(Text-based design files)
──────────────────────────────
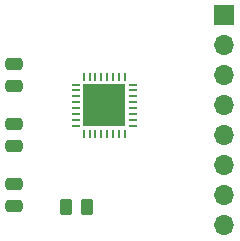
<source format=gts>
%TF.GenerationSoftware,KiCad,Pcbnew,(6.0.7)*%
%TF.CreationDate,2022-08-20T19:22:04-07:00*%
%TF.ProjectId,tpm_board,74706d5f-626f-4617-9264-2e6b69636164,rev?*%
%TF.SameCoordinates,Original*%
%TF.FileFunction,Soldermask,Top*%
%TF.FilePolarity,Negative*%
%FSLAX46Y46*%
G04 Gerber Fmt 4.6, Leading zero omitted, Abs format (unit mm)*
G04 Created by KiCad (PCBNEW (6.0.7)) date 2022-08-20 19:22:04*
%MOMM*%
%LPD*%
G01*
G04 APERTURE LIST*
G04 Aperture macros list*
%AMRoundRect*
0 Rectangle with rounded corners*
0 $1 Rounding radius*
0 $2 $3 $4 $5 $6 $7 $8 $9 X,Y pos of 4 corners*
0 Add a 4 corners polygon primitive as box body*
4,1,4,$2,$3,$4,$5,$6,$7,$8,$9,$2,$3,0*
0 Add four circle primitives for the rounded corners*
1,1,$1+$1,$2,$3*
1,1,$1+$1,$4,$5*
1,1,$1+$1,$6,$7*
1,1,$1+$1,$8,$9*
0 Add four rect primitives between the rounded corners*
20,1,$1+$1,$2,$3,$4,$5,0*
20,1,$1+$1,$4,$5,$6,$7,0*
20,1,$1+$1,$6,$7,$8,$9,0*
20,1,$1+$1,$8,$9,$2,$3,0*%
G04 Aperture macros list end*
%ADD10RoundRect,0.250000X-0.262500X-0.450000X0.262500X-0.450000X0.262500X0.450000X-0.262500X0.450000X0*%
%ADD11RoundRect,0.250000X-0.475000X0.250000X-0.475000X-0.250000X0.475000X-0.250000X0.475000X0.250000X0*%
%ADD12RoundRect,0.250000X0.475000X-0.250000X0.475000X0.250000X-0.475000X0.250000X-0.475000X-0.250000X0*%
%ADD13R,1.700000X1.700000*%
%ADD14O,1.700000X1.700000*%
%ADD15R,0.700000X0.250000*%
%ADD16R,0.250000X0.700000*%
%ADD17R,3.600000X3.600000*%
G04 APERTURE END LIST*
D10*
%TO.C,R1*%
X64259216Y-78737058D03*
X66084216Y-78737058D03*
%TD*%
D11*
%TO.C,C2*%
X59920000Y-71730000D03*
X59920000Y-73630000D03*
%TD*%
D12*
%TO.C,C1*%
X59920000Y-68550000D03*
X59920000Y-66650000D03*
%TD*%
%TO.C,C3*%
X59920000Y-78710000D03*
X59920000Y-76810000D03*
%TD*%
D13*
%TO.C,J1*%
X77700000Y-62520000D03*
D14*
X77700000Y-65060000D03*
X77700000Y-67600000D03*
X77700000Y-70140000D03*
X77700000Y-72680000D03*
X77700000Y-75220000D03*
X77700000Y-77760000D03*
X77700000Y-80300000D03*
%TD*%
D15*
%TO.C,IC1*%
X65140000Y-68390000D03*
X65140000Y-68890000D03*
X65140000Y-69390000D03*
X65140000Y-69890000D03*
X65140000Y-70390000D03*
X65140000Y-70890000D03*
X65140000Y-71390000D03*
X65140000Y-71890000D03*
D16*
X65790000Y-72540000D03*
X66290000Y-72540000D03*
X66790000Y-72540000D03*
X67290000Y-72540000D03*
X67790000Y-72540000D03*
X68290000Y-72540000D03*
X68790000Y-72540000D03*
X69290000Y-72540000D03*
D15*
X69940000Y-71890000D03*
X69940000Y-71390000D03*
X69940000Y-70890000D03*
X69940000Y-70390000D03*
X69940000Y-69890000D03*
X69940000Y-69390000D03*
X69940000Y-68890000D03*
X69940000Y-68390000D03*
D16*
X69290000Y-67740000D03*
X68790000Y-67740000D03*
X68290000Y-67740000D03*
X67790000Y-67740000D03*
X67290000Y-67740000D03*
X66790000Y-67740000D03*
X66290000Y-67740000D03*
X65790000Y-67740000D03*
D17*
X67540000Y-70140000D03*
%TD*%
M02*

</source>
──────────────────────────────
Requirement »
Reproduce exactly the entries from their first line through the line containing "0 Rectangle with rounded corners*", including both, and omit any pictures.

Solution for this task »
<source format=gts>
%TF.GenerationSoftware,KiCad,Pcbnew,(6.0.7)*%
%TF.CreationDate,2022-08-20T19:22:04-07:00*%
%TF.ProjectId,tpm_board,74706d5f-626f-4617-9264-2e6b69636164,rev?*%
%TF.SameCoordinates,Original*%
%TF.FileFunction,Soldermask,Top*%
%TF.FilePolarity,Negative*%
%FSLAX46Y46*%
G04 Gerber Fmt 4.6, Leading zero omitted, Abs format (unit mm)*
G04 Created by KiCad (PCBNEW (6.0.7)) date 2022-08-20 19:22:04*
%MOMM*%
%LPD*%
G01*
G04 APERTURE LIST*
G04 Aperture macros list*
%AMRoundRect*
0 Rectangle with rounded corners*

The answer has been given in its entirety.